Sedan Hitam.
— warning! this chapter contains : panic attack, sudden public attraction.
Jam sudah sapa angka 6 dengan hangat kala Sunghoon masih sibuk berdiri depan cermin. Tenang, diri sudah siap kok. Seragam lengkap ditambah cardigan hitam guna lindungi dari dingin pagi ini. Hanya saja sekarang bingung.

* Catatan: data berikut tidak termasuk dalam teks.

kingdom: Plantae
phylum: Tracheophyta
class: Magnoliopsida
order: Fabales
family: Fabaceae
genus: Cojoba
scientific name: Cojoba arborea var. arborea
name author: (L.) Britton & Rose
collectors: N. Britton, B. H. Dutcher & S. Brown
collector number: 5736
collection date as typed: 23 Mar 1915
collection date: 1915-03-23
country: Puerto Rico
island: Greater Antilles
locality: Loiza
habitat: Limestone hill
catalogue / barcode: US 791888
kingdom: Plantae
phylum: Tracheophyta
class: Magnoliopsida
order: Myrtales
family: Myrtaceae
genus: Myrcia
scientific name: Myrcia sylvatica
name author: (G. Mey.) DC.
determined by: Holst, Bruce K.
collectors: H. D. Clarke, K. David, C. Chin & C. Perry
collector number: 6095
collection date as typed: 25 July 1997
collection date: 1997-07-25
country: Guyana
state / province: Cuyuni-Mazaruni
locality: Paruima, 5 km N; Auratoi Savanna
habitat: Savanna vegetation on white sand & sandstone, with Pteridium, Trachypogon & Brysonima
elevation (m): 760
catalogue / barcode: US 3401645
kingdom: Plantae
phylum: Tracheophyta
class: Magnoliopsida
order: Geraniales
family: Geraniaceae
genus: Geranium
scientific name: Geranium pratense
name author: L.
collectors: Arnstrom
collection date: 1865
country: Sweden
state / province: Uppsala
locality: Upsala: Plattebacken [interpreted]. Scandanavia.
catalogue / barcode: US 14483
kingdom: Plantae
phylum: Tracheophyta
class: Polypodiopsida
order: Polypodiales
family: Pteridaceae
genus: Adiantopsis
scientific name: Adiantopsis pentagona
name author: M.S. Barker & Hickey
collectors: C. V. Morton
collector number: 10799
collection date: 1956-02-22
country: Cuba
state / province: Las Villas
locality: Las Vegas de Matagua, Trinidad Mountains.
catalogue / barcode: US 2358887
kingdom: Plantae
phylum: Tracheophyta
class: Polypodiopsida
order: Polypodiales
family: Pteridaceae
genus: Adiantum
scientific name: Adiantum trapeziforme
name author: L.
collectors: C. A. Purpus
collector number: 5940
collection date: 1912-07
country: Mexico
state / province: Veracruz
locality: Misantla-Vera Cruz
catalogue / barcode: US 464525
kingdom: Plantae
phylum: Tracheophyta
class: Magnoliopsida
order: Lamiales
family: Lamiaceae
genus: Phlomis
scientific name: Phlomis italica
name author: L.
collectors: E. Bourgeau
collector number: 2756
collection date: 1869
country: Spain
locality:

Bingung antara gunakan sedikit sentuhan tambahan di wajah atau tidak gunakan sama sekali. Helaan nafas keluar menyalip bibir, Sunghoon berasa seperti mau pergi jalan bersama pacar. Padahal cuma berkelana ke sekolah bareng Heesung yang mana Sunghoon sendiri belum sepenuhnya kenal. Mereka masih asing, tapi sudah begitu ribut akan afeksi melalui kata.
Berakhir putuskan untuk menggunakan lipbalm, karena bibirnya memang sedari dahulu sering pecah. Sunghoon baru saja mau oleskan ketika suara Ibunda terdengar telinga, “Nak! Ada sedan hitam depan rumah, sepertinya itu jemputanmu!”
Mampus. Secepat kilat Sunghoon gunakan lipbalm sekaligus ambil tas yang ada di dekat pintu kamar. Saat keluar, mata dapat lihat Heeseung berbicara dengan Ibu. Ah, kakak kelasnya itu keluar mobil— dapat tarik kesimpulan Heeseung tidak hanya baik dalam akademik tapi juga perilaku.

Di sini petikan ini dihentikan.